(Stored data entries)
^^^^^^^^
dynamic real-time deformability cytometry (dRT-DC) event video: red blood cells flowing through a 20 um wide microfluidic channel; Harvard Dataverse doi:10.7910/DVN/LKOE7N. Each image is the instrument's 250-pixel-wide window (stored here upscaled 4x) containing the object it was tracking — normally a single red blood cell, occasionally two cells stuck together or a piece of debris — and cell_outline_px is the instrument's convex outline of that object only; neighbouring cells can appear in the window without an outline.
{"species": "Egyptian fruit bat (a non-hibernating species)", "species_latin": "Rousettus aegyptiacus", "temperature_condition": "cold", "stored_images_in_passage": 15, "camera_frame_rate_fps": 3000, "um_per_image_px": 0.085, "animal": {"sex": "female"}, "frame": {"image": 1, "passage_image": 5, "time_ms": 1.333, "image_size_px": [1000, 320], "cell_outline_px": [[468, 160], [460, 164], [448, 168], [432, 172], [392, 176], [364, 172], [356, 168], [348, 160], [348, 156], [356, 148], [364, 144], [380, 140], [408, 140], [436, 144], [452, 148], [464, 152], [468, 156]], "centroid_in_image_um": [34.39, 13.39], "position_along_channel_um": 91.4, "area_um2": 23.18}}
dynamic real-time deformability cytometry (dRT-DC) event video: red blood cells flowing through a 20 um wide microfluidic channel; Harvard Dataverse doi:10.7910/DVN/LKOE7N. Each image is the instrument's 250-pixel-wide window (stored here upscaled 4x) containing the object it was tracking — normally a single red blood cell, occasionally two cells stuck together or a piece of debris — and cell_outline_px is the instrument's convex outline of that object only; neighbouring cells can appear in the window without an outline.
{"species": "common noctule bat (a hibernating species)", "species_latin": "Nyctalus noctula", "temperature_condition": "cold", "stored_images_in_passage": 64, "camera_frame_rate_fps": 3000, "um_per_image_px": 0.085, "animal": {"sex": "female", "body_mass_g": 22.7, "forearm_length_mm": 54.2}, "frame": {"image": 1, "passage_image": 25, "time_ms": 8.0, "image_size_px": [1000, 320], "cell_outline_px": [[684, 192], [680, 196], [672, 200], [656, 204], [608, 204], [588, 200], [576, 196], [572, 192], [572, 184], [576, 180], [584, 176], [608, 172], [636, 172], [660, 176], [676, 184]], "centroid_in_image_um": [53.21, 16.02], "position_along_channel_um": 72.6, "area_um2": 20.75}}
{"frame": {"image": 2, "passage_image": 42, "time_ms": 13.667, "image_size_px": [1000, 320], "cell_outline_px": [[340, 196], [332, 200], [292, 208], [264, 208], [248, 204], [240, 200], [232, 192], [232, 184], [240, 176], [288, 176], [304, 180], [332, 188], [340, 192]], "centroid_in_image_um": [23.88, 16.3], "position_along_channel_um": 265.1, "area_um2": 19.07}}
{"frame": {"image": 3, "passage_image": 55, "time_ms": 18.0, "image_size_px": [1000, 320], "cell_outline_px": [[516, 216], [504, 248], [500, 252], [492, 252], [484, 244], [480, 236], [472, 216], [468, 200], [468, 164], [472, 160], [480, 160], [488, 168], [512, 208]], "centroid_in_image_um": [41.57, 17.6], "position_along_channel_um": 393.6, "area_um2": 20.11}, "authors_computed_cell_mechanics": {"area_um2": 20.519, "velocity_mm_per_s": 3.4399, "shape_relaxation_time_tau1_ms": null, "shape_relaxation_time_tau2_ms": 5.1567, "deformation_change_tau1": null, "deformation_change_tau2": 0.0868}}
^^^^^^^^
> **Task objective**
Copy the records above exactly.

> **Exercise answer**
dynamic real-time deformability cytometry (dRT-DC) event video: red blood cells flowing through a 20 um wide microfluidic channel; Harvard Dataverse doi:10.7910/DVN/LKOE7N. Each image is the instrument's 250-pixel-wide window (stored here upscaled 4x) containing the object it was tracking — normally a single red blood cell, occasionally two cells stuck together or a piece of debris — and cell_outline_px is the instrument's convex outline of that object only; neighbouring cells can appear in the window without an outline.
{"species": "Egyptian fruit bat (a non-hibernating species)", "species_latin": "Rousettus aegyptiacus", "temperature_condition": "cold", "stored_images_in_passage": 15, "camera_frame_rate_fps": 3000, "um_per_image_px": 0.085, "animal": {"sex": "female"}, "frame": {"image": 1, "passage_image": 5, "time_ms": 1.333, "image_size_px": [1000, 320], "cell_outline_px": [[468, 160], [460, 164], [448, 168], [432, 172], [392, 176], [364, 172], [356, 168], [348, 160], [348, 156], [356, 148], [364, 144], [380, 140], [408, 140], [436, 144], [452, 148], [464, 152], [468, 156]], "centroid_in_image_um": [34.39, 13.39], "position_along_channel_um": 91.4, "area_um2": 23.18}}
dynamic real-time deformability cytometry (dRT-DC) event video: red blood cells flowing through a 20 um wide microfluidic channel; Harvard Dataverse doi:10.7910/DVN/LKOE7N. Each image is the instrument's 250-pixel-wide window (stored here upscaled 4x) containing the object it was tracking — normally a single red blood cell, occasionally two cells stuck together or a piece of debris — and cell_outline_px is the instrument's convex outline of that object only; neighbouring cells can appear in the window without an outline.
{"species": "common noctule bat (a hibernating species)", "species_latin": "Nyctalus noctula", "temperature_condition": "cold", "stored_images_in_passage": 64, "camera_frame_rate_fps": 3000, "um_per_image_px": 0.085, "animal": {"sex": "female", "body_mass_g": 22.7, "forearm_length_mm": 54.2}, "frame": {"image": 1, "passage_image": 25, "time_ms": 8.0, "image_size_px": [1000, 320], "cell_outline_px": [[684, 192], [680, 196], [672, 200], [656, 204], [608, 204], [588, 200], [576, 196], [572, 192], [572, 184], [576, 180], [584, 176], [608, 172], [636, 172], [660, 176], [676, 184]], "centroid_in_image_um": [53.21, 16.02], "position_along_channel_um": 72.6, "area_um2": 20.75}}
{"frame": {"image": 2, "passage_image": 42, "time_ms": 13.667, "image_size_px": [1000, 320], "cell_outline_px": [[340, 196], [332, 200], [292, 208], [264, 208], [248, 204], [240, 200], [232, 192], [232, 184], [240, 176], [288, 176], [304, 180], [332, 188], [340, 192]], "centroid_in_image_um": [23.88, 16.3], "position_along_channel_um": 265.1, "area_um2": 19.07}}
{"frame": {"image": 3, "passage_image": 55, "time_ms": 18.0, "image_size_px": [1000, 320], "cell_outline_px": [[516, 216], [504, 248], [500, 252], [492, 252], [484, 244], [480, 236], [472, 216], [468, 200], [468, 164], [472, 160], [480, 160], [488, 168], [512, 208]], "centroid_in_image_um": [41.57, 17.6], "position_along_channel_um": 393.6, "area_um2": 20.11}, "authors_computed_cell_mechanics": {"area_um2": 20.519, "velocity_mm_per_s": 3.4399, "shape_relaxation_time_tau1_ms": null, "shape_relaxation_time_tau2_ms": 5.1567, "deformation_change_tau1": null, "deformation_change_tau2": 0.0868}}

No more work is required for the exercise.